- TASK DESCRIPTION:
Copy every line of text in the entries below character for character, leaving out the pictures.

- RECORDS SUPPLIED:
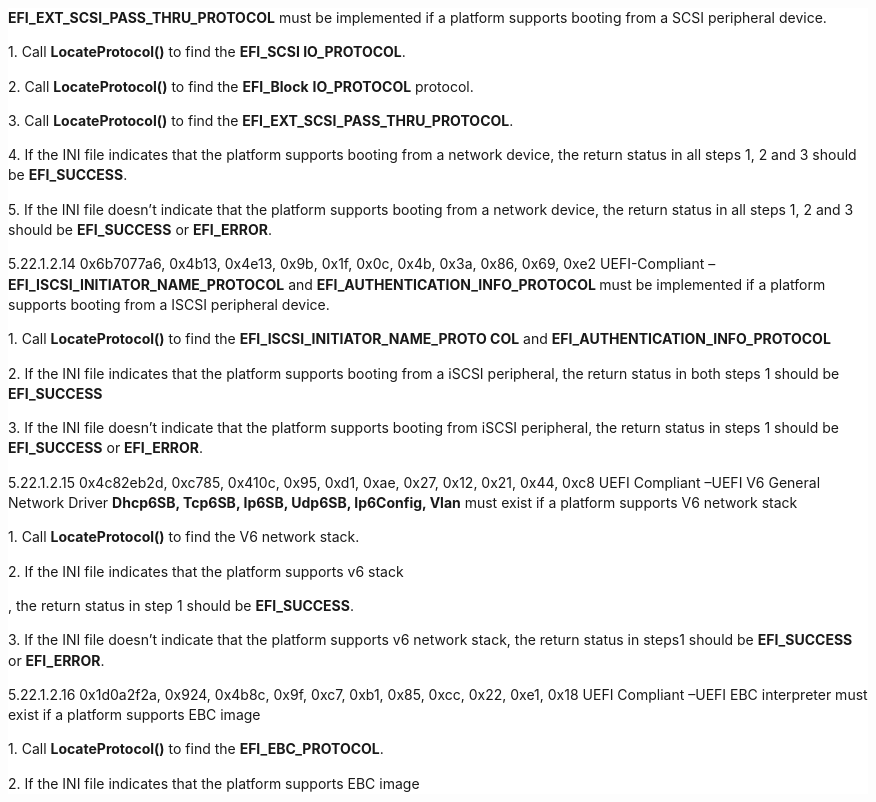 <strong>EFI_EXT_SCSI_PASS_THRU_PROTOCOL</strong> must be implemented if
a platform supports booting from a SCSI peripheral device.</td>
<td><p>1. Call <strong>LocateProtocol()</strong> to find the
<strong>EFI_SCSI IO_PROTOCOL</strong>.</p>
<p>2. Call <strong>LocateProtocol()</strong> to find the
<strong>EFI_Block</strong> <strong>IO_PROTOCOL</strong> protocol.</p>
<p>3. Call <strong>LocateProtocol()</strong> to find the
<strong>EFI_EXT_SCSI_PASS_THRU_PROTOCOL</strong>.</p>
<p>4. If the INI file indicates that the platform supports booting from
a network device, the return status in all steps 1, 2 and 3 should be
<strong>EFI_SUCCESS</strong>.</p>
<p>5. If the INI file doesn’t indicate that the platform supports
booting from a network device, the return status in all steps 1, 2 and 3
should be <strong>EFI_SUCCESS</strong> or
<strong>EFI_ERROR</strong>.</p></td>
</tr>
<tr class="odd">
<td>5.22.1.2.14</td>
<td>0x6b7077a6, 0x4b13, 0x4e13, 0x9b, 0x1f, 0x0c, 0x4b, 0x3a, 0x86,
0x69, 0xe2</td>
<td>UEFI-Compliant –
<strong>EFI_ISCSI_INITIATOR_NAME_PROTOCOL</strong> and
<strong>EFI_AUTHENTICATION_INFO_PROTOCOL
</strong>must be implemented if a platform supports booting from a
ISCSI
peripheral device.</td>
<td><p>1. Call <strong>LocateProtocol()</strong> to find the
<strong>EFI_ISCSI_INITIATOR_NAME_PROTO
COL</strong> and
<strong>EFI_AUTHENTICATION_INFO_PROTOCOL</strong></p><p>
2. If the INI file indicates that the platform
supports booting from a iSCSI peripheral,
the return status in both steps 1 should be
<strong>EFI_SUCCESS</strong></p><p>
3. If the INI file doesn’t indicate that the
platform supports booting from iSCSI peripheral, the return status in
steps 1 should
be <strong>EFI_SUCCESS</strong> or <strong>EFI_ERROR</strong>.</p></td>
</tr>
<tr class="even">
<td>5.22.1.2.15</td>
<td>0x4c82eb2d, 0xc785, 0x410c, 0x95, 0xd1, 0xae, 0x27, 0x12, 0x21,
0x44, 0xc8</td>
<td>UEFI Compliant –UEFI V6 General Network Driver <strong>Dhcp6SB,
Tcp6SB, Ip6SB, Udp6SB, Ip6Config, Vlan</strong> must exist if a platform
supports V6 network stack</td>
<td><p>1. Call <strong>LocateProtocol()</strong> to find the V6 network
stack.</p>
<p>2. If the INI file indicates that the platform supports v6 stack</p>
<p>, the return status in step 1 should be
<strong>EFI_SUCCESS</strong>.</p>
<p>3. If the INI file doesn’t indicate that the platform supports v6
network stack, the return status in steps1 should be
<strong>EFI_SUCCESS</strong> or <strong>EFI_ERROR</strong>.</p></td>
</tr>
<tr class="odd">
<td>5.22.1.2.16</td>
<td>0x1d0a2f2a, 0x924, 0x4b8c, 0x9f, 0xc7, 0xb1, 0x85, 0xcc, 0x22, 0xe1,
0x18</td>
<td>UEFI Compliant –UEFI EBC interpreter must exist if a platform
supports EBC image</td>
<td><p>1. Call <strong>LocateProtocol()</strong> to find the
<strong>EFI_EBC_PROTOCOL</strong>.</p>
<p>2. If the INI file indicates that the platform supports EBC image</p>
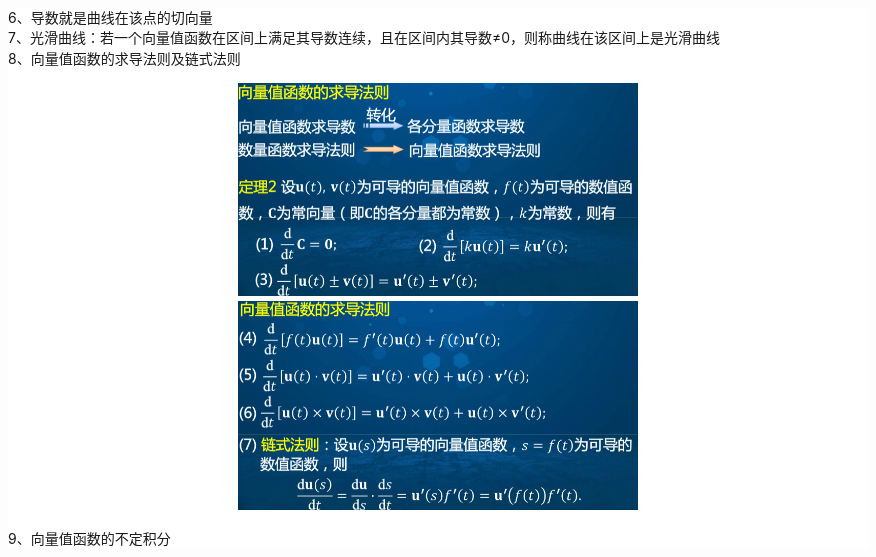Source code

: 6、导数就是曲线在该点的切向量  
7、光滑曲线：若一个向量值函数在区间上满足其导数连续，且在区间内其导数≠0，则称曲线在该区间上是光滑曲线  
8、向量值函数的求导法则及链式法则  
<div align=center><img src="./pictures3/13-5.png" width="400"/></div>  
<div align=center><img src="./pictures3/13-6.png" width="400"/></div>  

9、向量值函数的不定积分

- SOLUTION FOR THIS TASK:
 <strong>EFI_EXT_SCSI_PASS_THRU_PROTOCOL</strong> must be implemented if
a platform supports booting from a SCSI peripheral device.</td>
<td><p>1. Call <strong>LocateProtocol()</strong> to find the
<strong>EFI_SCSI IO_PROTOCOL</strong>.</p>
<p>2. Call <strong>LocateProtocol()</strong> to find the
<strong>EFI_Block</strong> <strong>IO_PROTOCOL</strong> protocol.</p>
<p>3. Call <strong>LocateProtocol()</strong> to find the
<strong>EFI_EXT_SCSI_PASS_THRU_PROTOCOL</strong>.</p>
<p>4. If the INI file indicates that the platform supports booting from
a network device, the return status in all steps 1, 2 and 3 should be
<strong>EFI_SUCCESS</strong>.</p>
<p>5. If the INI file doesn’t indicate that the platform supports
booting from a network device, the return status in all steps 1, 2 and 3
should be <strong>EFI_SUCCESS</strong> or
<strong>EFI_ERROR</strong>.</p></td>
</tr>
<tr class="odd">
<td>5.22.1.2.14</td>
<td>0x6b7077a6, 0x4b13, 0x4e13, 0x9b, 0x1f, 0x0c, 0x4b, 0x3a, 0x86,
0x69, 0xe2</td>
<td>UEFI-Compliant –
<strong>EFI_ISCSI_INITIATOR_NAME_PROTOCOL</strong> and
<strong>EFI_AUTHENTICATION_INFO_PROTOCOL
</strong>must be implemented if a platform supports booting from a
ISCSI
peripheral device.</td>
<td><p>1. Call <strong>LocateProtocol()</strong> to find the
<strong>EFI_ISCSI_INITIATOR_NAME_PROTO
COL</strong> and
<strong>EFI_AUTHENTICATION_INFO_PROTOCOL</strong></p><p>
2. If the INI file indicates that the platform
supports booting from a iSCSI peripheral,
the return status in both steps 1 should be
<strong>EFI_SUCCESS</strong></p><p>
3. If the INI file doesn’t indicate that the
platform supports booting from iSCSI peripheral, the return status in
steps 1 should
be <strong>EFI_SUCCESS</strong> or <strong>EFI_ERROR</strong>.</p></td>
</tr>
<tr class="even">
<td>5.22.1.2.15</td>
<td>0x4c82eb2d, 0xc785, 0x410c, 0x95, 0xd1, 0xae, 0x27, 0x12, 0x21,
0x44, 0xc8</td>
<td>UEFI Compliant –UEFI V6 General Network Driver <strong>Dhcp6SB,
Tcp6SB, Ip6SB, Udp6SB, Ip6Config, Vlan</strong> must exist if a platform
supports V6 network stack</td>
<td><p>1. Call <strong>LocateProtocol()</strong> to find the V6 network
stack.</p>
<p>2. If the INI file indicates that the platform supports v6 stack</p>
<p>, the return status in step 1 should be
<strong>EFI_SUCCESS</strong>.</p>
<p>3. If the INI file doesn’t indicate that the platform supports v6
network stack, the return status in steps1 should be
<strong>EFI_SUCCESS</strong> or <strong>EFI_ERROR</strong>.</p></td>
</tr>
<tr class="odd">
<td>5.22.1.2.16</td>
<td>0x1d0a2f2a, 0x924, 0x4b8c, 0x9f, 0xc7, 0xb1, 0x85, 0xcc, 0x22, 0xe1,
0x18</td>
<td>UEFI Compliant –UEFI EBC interpreter must exist if a platform
supports EBC image</td>
<td><p>1. Call <strong>LocateProtocol()</strong> to find the
<strong>EFI_EBC_PROTOCOL</strong>.</p>
<p>2. If the INI file indicates that the platform supports EBC image</p>
Source code

: 6、导数就是曲线在该点的切向量  
7、光滑曲线：若一个向量值函数在区间上满足其导数连续，且在区间内其导数≠0，则称曲线在该区间上是光滑曲线  
8、向量值函数的求导法则及链式法则  
<div align=center><img src="./pictures3/13-5.png" width="400"/></div>  
<div align=center><img src="./pictures3/13-6.png" width="400"/></div>  

9、向量值函数的不定积分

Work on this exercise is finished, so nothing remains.